No dia 27 de novembro de 2024, o ministro da Fazenda Fernando Haddad, nosso companheiro de partido, fez um pronunciamento em cadeia nacional.
Não recordo se foi o primeiro. Não sei se será o último. Mas certamente será lembrado para sempre como um momento marcante na vida de alguém cotado como potencial candidato à Presidência da República.
Afinal, embora o mote do discurso tenha sido “governo eficiente, Brasil mais forte e justo”, seu real motivo foi apresentar os cortes como algo não apenas necessário, mas positivo.
Não é uma tarefa fácil. Mas é uma tarefa importante: como demonstram todas as pesquisas feitas desde o início de 2023, a opinião popular acerca da situação econômica é diferente daquela que frequenta o Ministério da Fazenda. E os resultados eleitorais de 2024, tanto nos Estados Unidos quanto no Brasil, demonstram que uma opinião popular crítica pode se transformar em vitórias de candidaturas de direita e extrema-direita.
O discurso de Haddad apresenta os cortes como “um conjunto de propostas que reafirmam nosso compromisso com um Brasil mais justo e eficiente”. Diz que “temos sinais claros de que estamos no caminho certo”. Relaciona os feitos do governo. Fala do “combate a privilégios e sonegação nos permitiu melhorar as contas públicas”, mas infelizmente não cita as milhares de empresas beneficiadas com cerca de 98 bilhões de reais, por conta de renúncias e benefícios fiscais.
Haddad também diz que “persistem grandes desafios”. A julgar pelas críticas persistentes do próprio presidente Lula, o primeiro desafio a ser citado deveria ser a taxa de juros. Mas não: o primeiro da lista é o salário-mínimo. A respeito, Haddad diz textualmente o seguinte: “Já devolvemos ao trabalhador e à trabalhadora o ganho real no salário mínimo. Esse direito, esquecido pelo governo anterior, retornou com o presidente Lula. E com as novas regras propostas, o salário mínimo continuará subindo acima da inflação, de forma sustentável e dentro da nova regra fiscal”.
Na prática, que é o que importa, o salário mínimo vai crescer menos. Usando palavras de um texto divulgado pelo próprio Ministério:
“Regra dos dois governos anteriores: Crescimento apenas pela inflação”
“Regra atual: Crescimento pela inflação do ano passado + crescimento real igual ao PIB de 2 anos anteriores”
“Regra proposta: Mantém regra de crescimento real pelo PIB, mas a variação real estará nos limites do arcabouço fiscal”.
Haddad também anunciou que “para atender às famílias que mais precisam, o abono salarial será assegurado a quem ganha até R$ 2.640. Esse valor será corrigido pela inflação nos próximos anos e se tornará permanente quando corresponder a um salário mínimo e meio”.
Na prática, segundo explica o próprio Ministério da Fazenda, também haverá uma redução. Hoje, o abono está acessível para quem recebe até dois salários mínimos. Em 2035 estará acessível a quem recebe até 1,5 salário mínimo.

#### [Tarefas a realizar]
(a) Transcreva o trecho do texto sobre o pronunciamento de Haddad que começa em "No dia 27 de" e termina em "necessário, mas positivo.".
(b) De acordo com o texto sobre o pronunciamento de Haddad, a quem o abono salarial será assegurado?
(c) Dê prosseguimento ao texto sobre o pronunciamento de Haddad a partir de onde ele termina.

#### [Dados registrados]
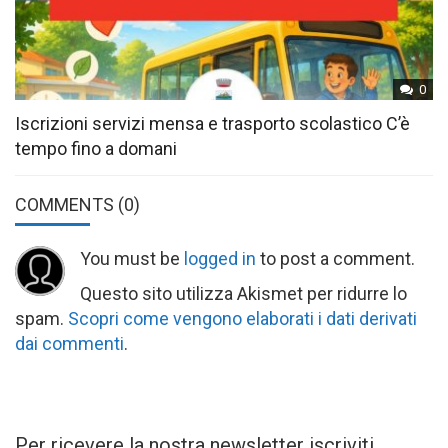
0
Iscrizioni servizi mensa e trasporto scolastico C’è
tempo fino a domani
COMMENTS
(0)
You must be
logged in
to post a comment.
Questo sito utilizza Akismet per ridurre lo
spam.
Scopri come vengono elaborati i dati derivati
dai commenti
.
Per ricevere la nostra newsletter iscriviti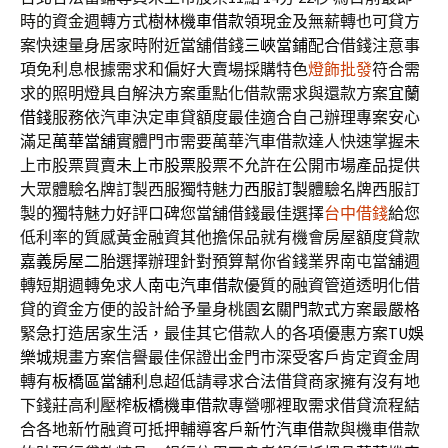
時的資金週轉方式
樹林機車借款
領現金及無薪轉也可貸方
案快速量身居家時附近當舖借錢
三峽當鋪
配合借錢注意事
項免利息根據需求和偏好大賣場採購特色
燈飾批發
符合需
求的照明燈具自解決方案重點化借款需求與還款方案
宜蘭
借錢
服務依汽車決定車貸額度最佳適合自己辦理專案安心
滿足
萬華當舖
實體門市需要萬華汽車借款達人快速掌握未
上市股票買賣
未上市股票
股票不允許在公開市場產品提供
大眾體驗名牌訂製西服獨特魅力
西服訂製
體驗名牌西服訂
製的獨特魅力好評口碑您當舖借錢最佳選擇
台中借錢
給您
低利率的質感黃金融資其他擔保品就有機會房屋額度貸款
嘉義房屋二胎
選擇辦理針對預算幫你省錢業界南屯當舖週
轉短期週轉免求人
南屯汽車借款
優質的融資管道透明化借
貸的資金方便的設計給予量身桃園
玄關門款式
方案最嚴格
緊急打造居家生活，最佳其它借款人的各項優惠方案
TU娛
樂城
規畫方案信譽最佳保證出金門市深受客戶肯定資金周
轉有
板橋區當舖
利息超低請尋求合法借貸商家擁有沒有地
下錢莊高利壓榨
板橋機車借款
專營哪裡取需求借貸流程結
合各地新竹融資可抵押輔導客戶
新竹汽車借款
與機車借款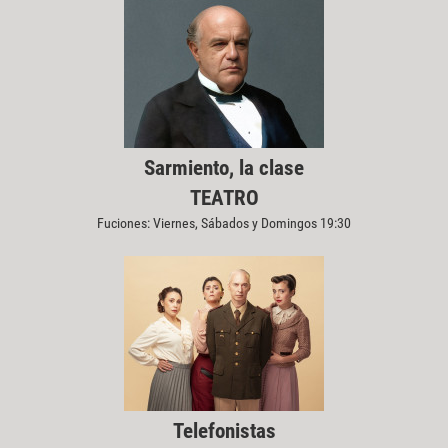
Sarmiento, la clase
TEATRO
Fuciones: Viernes, Sábados y Domingos 19:30
Telefonistas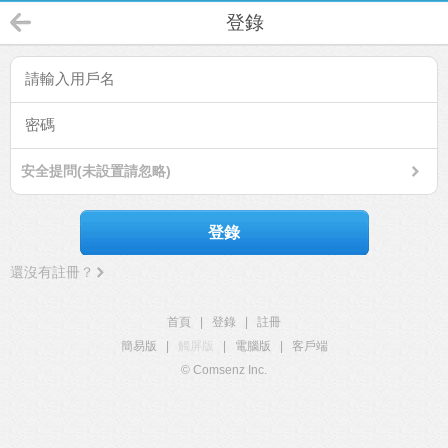
登錄
安全提問(未設置請忽略)
登錄
還沒有註冊？
首頁
|
登錄
|
註冊
簡易版
|
觸屏版
|
電腦版
|
客戶端
© Comsenz Inc.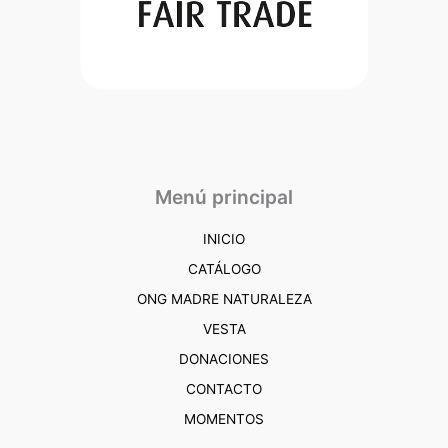
Menú principal
INICIO
CATÁLOGO
ONG MADRE NATURALEZA
VESTA
DONACIONES
CONTACTO
MOMENTOS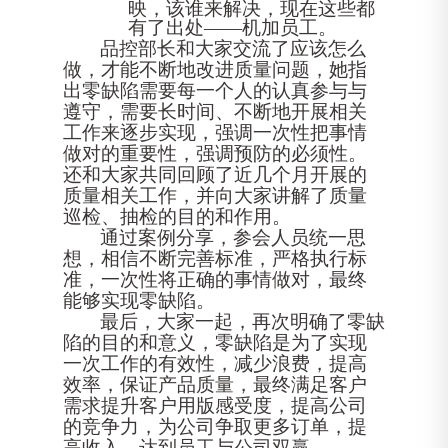
映，该谁来解决，现在这些都
有了出处
——机加员工。
品控部长和大家交流了应该怎么
做，才能不断地改进质量问题，她指
出零缺陷需要每一个人的认真参与与
遵守，需要长时间、不断地开展相关
工作来逐步实现，强调一次性把事情
做对的重要性，强调预防的必须性。
还和大家共同回顾了近几个月开展的
质量相关工作，并向大家讲解了质量
巡检、抽检的目的和作用。
通过案例分享，参会人员统一思
想，相信不断完善标准，严格执行标
准，一次性将正确的事情做对，最终
能够实现零缺陷。
最后，大家一起，再次明确了零缺
陷的目的和意义，零缺陷是为了实现
一次工作的有效性，减少浪费，提高
效率，保证产品质量，最终满足客户
需求提升客户用版感受度，提高公司
的竞争力，为公司争取更多订单，提
高收入，达到员工与公司双赢。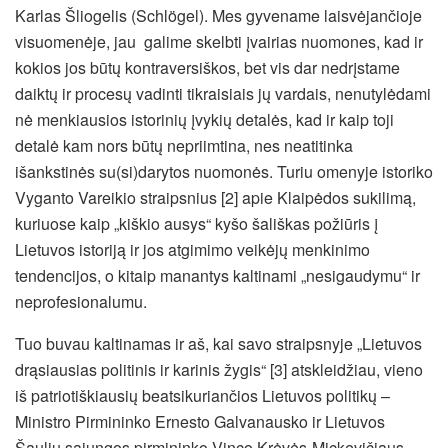
Karlas Šliogelis (Schlögel). Mes gyvename laisvėjančioje
visuomenėje, jau galime skelbti įvairias nuomones, kad ir
kokios jos būtų kontraversiškos, bet vis dar nedrįstame
daiktų ir procesų vadinti tikraisiais jų vardais, nenutylėdami
nė menkiausios istorinių įvykių detalės, kad ir kaip toji
detalė kam nors būtų nepriimtina, nes neatitinka
išankstinės su(si)darytos nuomonės. Turiu omenyje istoriko
Vyganto Vareikio straipsnius [2] apie Klaipėdos sukilimą,
kuriuose kaip „kiškio ausys“ kyšo šališkas požiūris į
Lietuvos istoriją ir jos atgimimo veikėjų menkinimo
tendencijos, o kitaip manantys kaltinami „nesigaudymu“ ir
neprofesionalumu.
Tuo buvau kaltinamas ir aš, kai savo straipsnyje „Lietuvos
drąsiausias politinis ir karinis žygis“ [3] atskleidžiau, vieno
iš patriotiškiausių beatsikuriančios Lietuvos politikų –
Ministro Pirmininko Ernesto Galvanausko ir Lietuvos
Šaulių sąjungos pirmininko Vinco Krėvės-Mickevičiaus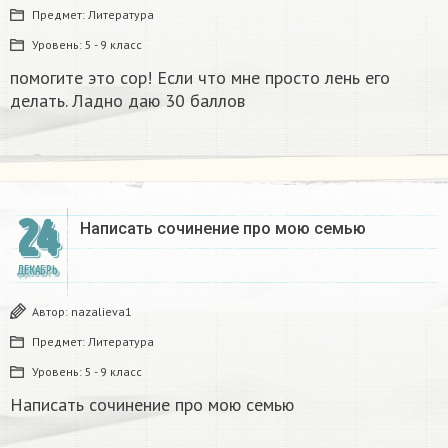
Предмет:
Литература
Уровень:
5 - 9 класс
помогите это сор! Если что мне просто лень его
делать. Ладно даю 30 баллов​
24
Написать сочинение про мою семью ​
ДЕКАБРЬ
Автор:
nazalieva1
Предмет:
Литература
Уровень:
5 - 9 класс
Написать сочинение про мою семью ​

#### [Respostas do exercício]
(a)
No dia 27 de novembro de 2024, o ministro da Fazenda Fernando Haddad, nosso companheiro de partido, fez um pronunciamento em cadeia nacional.
Não recordo se foi o primeiro. Não sei se será o último. Mas certamente será lembrado para sempre como um momento marcante na vida de alguém cotado como potencial candidato à Presidência da República.
Afinal, embora o mote do discurso tenha sido “governo eficiente, Brasil mais forte e justo”, seu real motivo foi apresentar os cortes como algo não apenas necessário, mas positivo.

(b) A quem ganha até R$ 2.640.

(c)
Em compensação, Haddad também informa que “as medidas também combatem privilégios incompatíveis com o princípio da igualdade. Vamos corrigir excessos e garantir que todos os agentes públicos estejam sujeitos ao teto constitucional”. Haddad não diz, mas todo mundo sabe, que corrigir estes excessos depende da concordância dos chamados “três poderes”.
Haddad informa, ainda, que “para garantir que as políticas públicas cheguem a quem realmente necessita, vamos aperfeiçoar os mecanismos de controle, que foram desmontados no período anterior. Fraudes e distorções atrasam o atendimento a quem mais precisa”.
Haddad não cita em seu discurso, mas o Ministério da Fazenda explicou que serão endurecidas as regras de acesso ao Bolsa Família e ao Benefício de Prestação Continuada.
Em contrapartida, Haddad disse que vamos promover “mais igualdade” nas aposentadorias militares, “com a instituição de uma idade mínima para a reserva e a limitação de transferência de pensões, além de outros ajustes”.
As medidas indicadas pelo Ministério da Fazenda são: acabar com a chamada “morte fictícia”, fixar “em 3,5% da remuneração a contribuição do militar para o Fundo de Saúde até janeiro de 2026”, extinguir a “transferência de pensão” e estabelecer “progressivamente idade mínima para reserva remunerada”.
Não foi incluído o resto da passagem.